Некто Иоган (С.Маковецкий) — загадочный немец с фотографическим ящиком — прибывает в Петербург и открывает там дело. Что за дело, какого рода и свойства? Иоган визуализирует мазохистские фантазмы, материализует сюжеты подсознания, а затем предъявляет их доверчивым, одержимым неуемной жаждой познания горожанам. ‹…›

Ему противопоставлена линия Виктора Ивановича (В.Сухоруков), компаньона и ближайшего помощника Иогана. ‹…› Его необузданная воля к власти не вполне, как представляется, точно сыграна актером В.Сухоруковым, зато максимально выражена посредством эстетических, точнее, антиэстетических пристрастий персонажа. «Эгей, уроды!» — радуется Виктор Иванович, осознав вопиющую маргинальность сиамских близнецов Толи и Коли. Тайком открыв собственное, независимое от Иогана дело, Виктор Иванович изготовляет фотографический снимок обнаженных мальчиков. Фронтальный снимок, ни грамма фантазии, вопиющий антиэстетизм. Тот самый антиэстетизм, который отмечается как характерная черта психологического строя садиста. Напротив, мазохисту, подменяющему активное действие грезой, присущ гипертрофированный, навязчивый эстетизм. «Сверхчувственным существом» именует себя Северин — герой знаменитого романа Леопольда Захер-Мазоха «Венера в мехах». В порыве страсти он признается: «Я не мог бы быть счастлив, глядя на любимую сверху вниз. Истинно любить можно лишь то, что стоит выше нас!».

Совсем не то Виктор Иванович. Стоило ему оказаться в сантиметре от слепой докторской жены, как та воспылала, полюбила впервые в жизни, с готовностью задрала подол юбки. Между тем совсем недавно в супружеской постели она демонстрировала непобедимую холодность, упорно отказывая мужу в ласках и любви. Сексуальная мощь Виктора Ивановича не вызывает сомнений, психологический портрет тоже.

Таким образом, нам предложены два противоположных психофизических полюса: возвышенный (по-своему), сверхчувственный падший ангел Иоган и бесчувственное животное Виктор Иванович, более всего на свете любящий власть и всякого рода безобразия. Мазохист и садист, «дух изгнанья», бесприютный демон и вполне укорененный простоватый негодяй. Между этими полюсами располагаются все остальные персонажи невеселой человеческой комедии, по сути не имеющей названия.

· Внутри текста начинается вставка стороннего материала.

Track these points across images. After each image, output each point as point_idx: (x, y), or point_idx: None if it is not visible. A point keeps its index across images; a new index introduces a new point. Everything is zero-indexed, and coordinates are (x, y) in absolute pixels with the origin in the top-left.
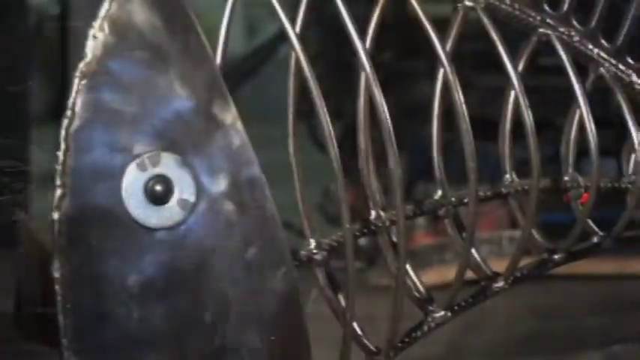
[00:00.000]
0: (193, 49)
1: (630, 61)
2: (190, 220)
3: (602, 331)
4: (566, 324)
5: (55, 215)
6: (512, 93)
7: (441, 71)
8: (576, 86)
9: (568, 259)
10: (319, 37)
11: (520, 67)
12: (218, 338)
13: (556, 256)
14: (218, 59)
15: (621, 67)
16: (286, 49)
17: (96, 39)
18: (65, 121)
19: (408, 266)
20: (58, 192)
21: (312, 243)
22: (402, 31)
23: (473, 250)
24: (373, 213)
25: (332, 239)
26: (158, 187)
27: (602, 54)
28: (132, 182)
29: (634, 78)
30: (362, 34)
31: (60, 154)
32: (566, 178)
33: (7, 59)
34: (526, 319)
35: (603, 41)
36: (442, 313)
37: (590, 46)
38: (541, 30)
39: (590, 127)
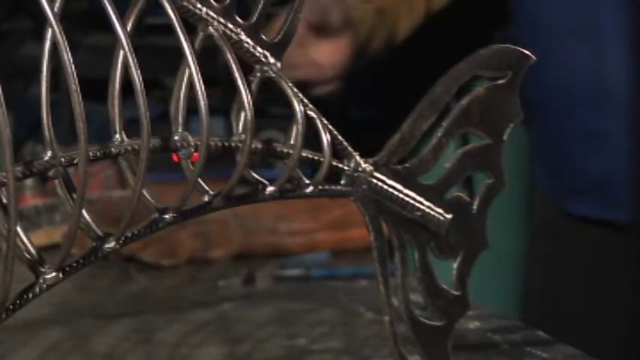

Иоган — запредельный идеалист, чье происхождение отсылает к традициям и текстам классической немецкой философии. Его духовные претензии безграничны, его гордыня велика. Иоган, равно как и СеверинЗахер-Мазоха, отнюдь не патологический извращенец и негодяй, вроде Виктора Ивановича. «Если бы ты был менее добродетелен, — пеняет Венера в мехах своему поклоннику и рабу, — ты был бы совершенно нормален». Как бы не так! Норма — удел посредственных людей и уродов. Иогана и Северина волнует возвышенное. Как представление непредставимого, внушающее то негативное удовольствие, о котором с любопытством писал проницательный Кант и которое вполне тождественно удовольствию мазохиста. Девушка под розгой — это не просто реальный мазохистский фантазм, это визуальная метафора гордыни. «Вы больше, чем фантазер, — восхищенно вздыхает героиня Захер-Мазоха. — У вас хватает мужества осуществить то, что вы навыдумывали!» Напрасно удивляется, претензии Северина велики, и он рассчитывает на соответствующую награду: «Я почувствовал какую-то фантастическую, сверхчувственную прелесть в своем жалком положении».

В конечном счете фильм Балабанова о том, что не знающий удержу и смирения идеалист — всегда мазохист. Вдохновенный мазохист, в свою очередь, — всегда сладострастный искуситель простых сердец. Итого: идеалист-мазохист- провокатор — вот какая поразительная конструкция вычитывается из фильма «Про уродов и людей».

Манцов И. Посетитель музея // Искусство кино. 1999. № 2.